#### [お願い 1]
一覧の「kingdom: Animalia」がある行から一覧の最後の行までを、1行を1つの文字列にしたJSONのリストに書き直してください。最初と最後の行も含め、空行は入れないでください。

#### [抜き出した文章]
僕自身も世界を旅しながら、遠くの異国を知れば知るほど日本の魅力を感じたり、もっと日本について知りたくなったりしました。違いを知って、違うからこそ良いのだ、理解することはすごく大切だと思うんです。CASACOも誰かにとってそういう実感ができる場所でありたいですね。自分とは真逆の意見を持つ人にも、予想だにしない言動の人にも、そう来たかと笑って受け止めらる人が増えたらいいですよね。

グランドオープンから5年目を迎えたCASACOは、そんな場になってきました。当初の構想を超えたものになったと思ってます。まだまだ改善したい課題は山ほどありますが、人と人のつながりは日々たくさん誕生してるし、ここで何かに挑戦することも定着してきました。

やっと出来上がって来たこの点が、この先は広がっていくのか、もしくは増えるのか、何らかの形で変えていく必要はあると思っています。ひとつには、この地域がCASACO発の一大ホームステイタウンになったり、もしくは過去ここに関わってくれた方が別のCASACOを作ったり、または、時代的にオンラインでのつながりを強めることも考えられるかもしれません。いずれにしても点が大きく広がりを見せたり、他の点と繋がることでより広い範囲に関わってくれる人を増やしていきたいですね。

#### [お願い 2]
CASACOについての文章のうち、「やっと出来上がって来たこの点」から始まって「人を増やしていきたいですね。」までの部分を、一字も変えずに書き写してください。

#### [渡された一覧]
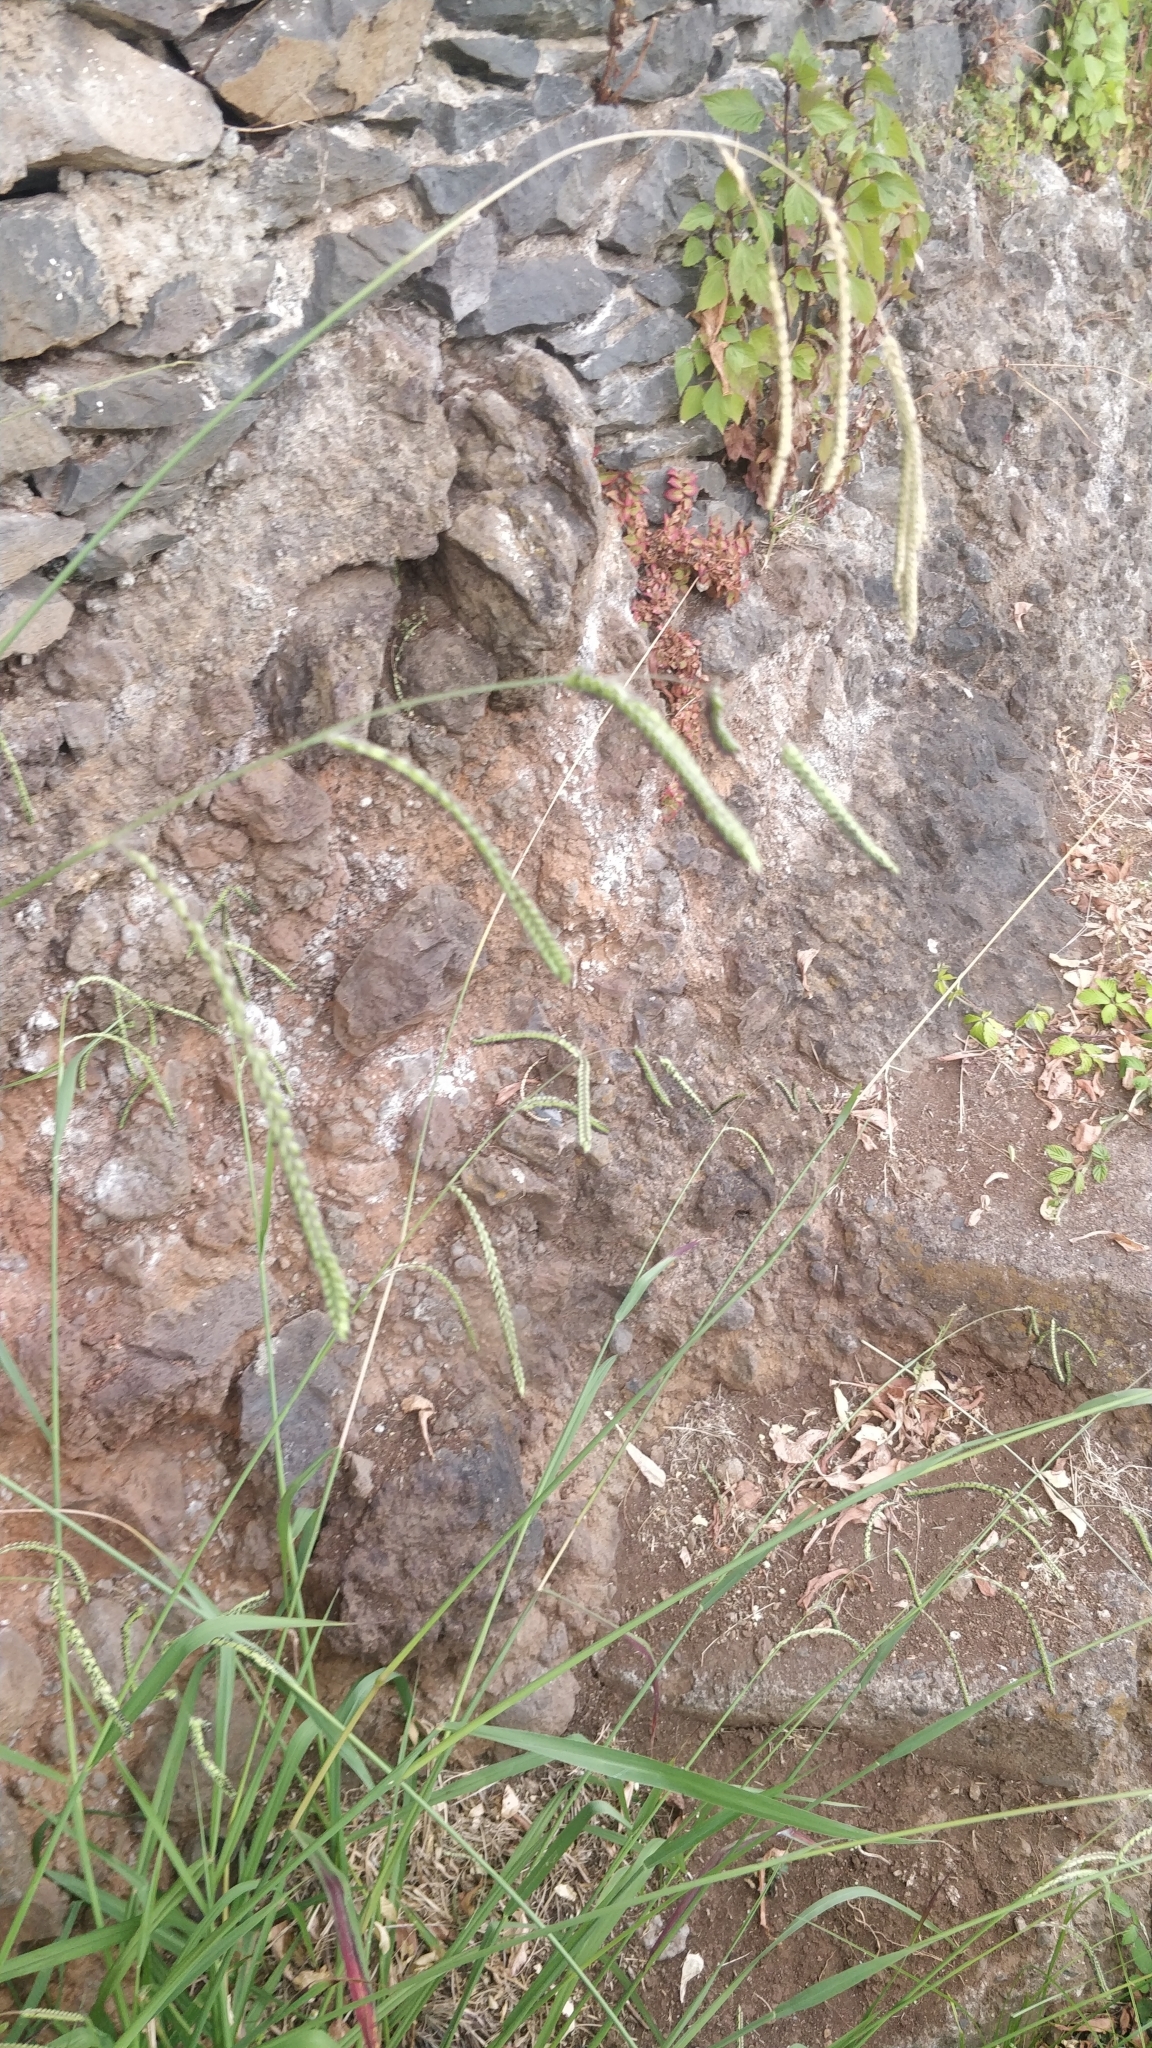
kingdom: Plantae
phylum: Tracheophyta
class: Liliopsida
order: Poales
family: Poaceae
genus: Paspalum
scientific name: Paspalum dilatatum
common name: Dallisgrass
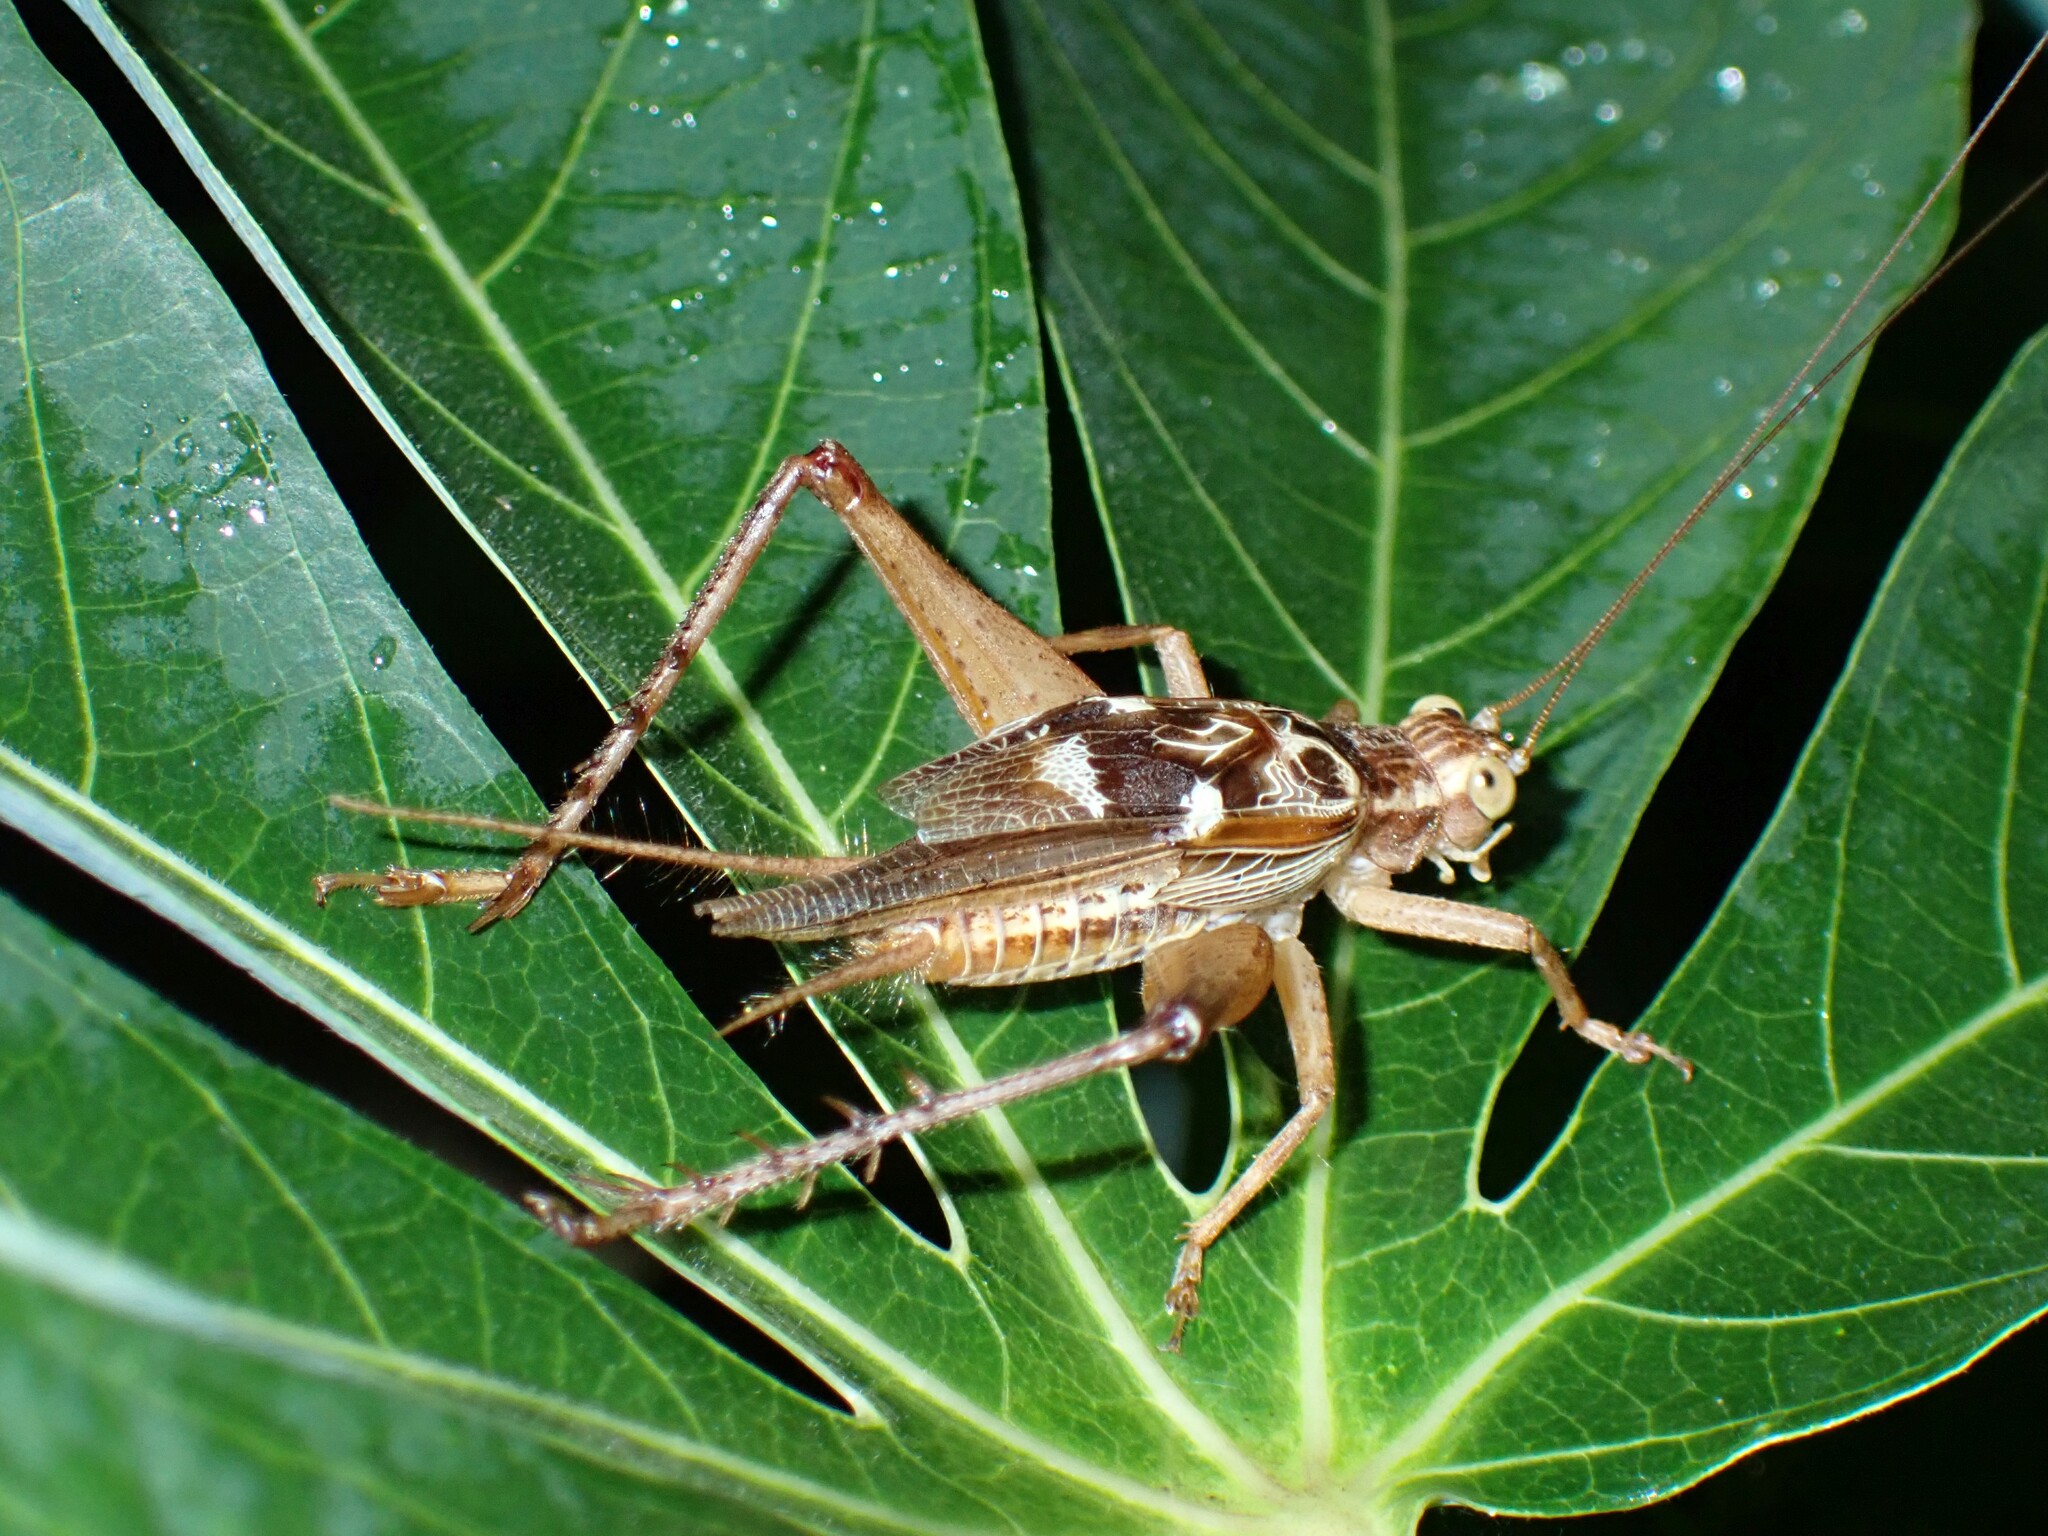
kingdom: Animalia
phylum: Arthropoda
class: Insecta
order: Orthoptera
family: Gryllidae
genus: Cardiodactylus
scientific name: Cardiodactylus novaeguineae
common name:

#### [できあがり 1]
[
  "kingdom: Animalia",
  "phylum: Arthropoda",
  "class: Insecta",
  "order: Orthoptera",
  "family: Gryllidae",
  "genus: Cardiodactylus",
  "scientific name: Cardiodactylus novaeguineae",
  "common name:"
]

#### [できあがり 2]
やっと出来上がって来たこの点が、この先は広がっていくのか、もしくは増えるのか、何らかの形で変えていく必要はあると思っています。ひとつには、この地域がCASACO発の一大ホームステイタウンになったり、もしくは過去ここに関わってくれた方が別のCASACOを作ったり、または、時代的にオンラインでのつながりを強めることも考えられるかもしれません。いずれにしても点が大きく広がりを見せたり、他の点と繋がることでより広い範囲に関わってくれる人を増やしていきたいですね。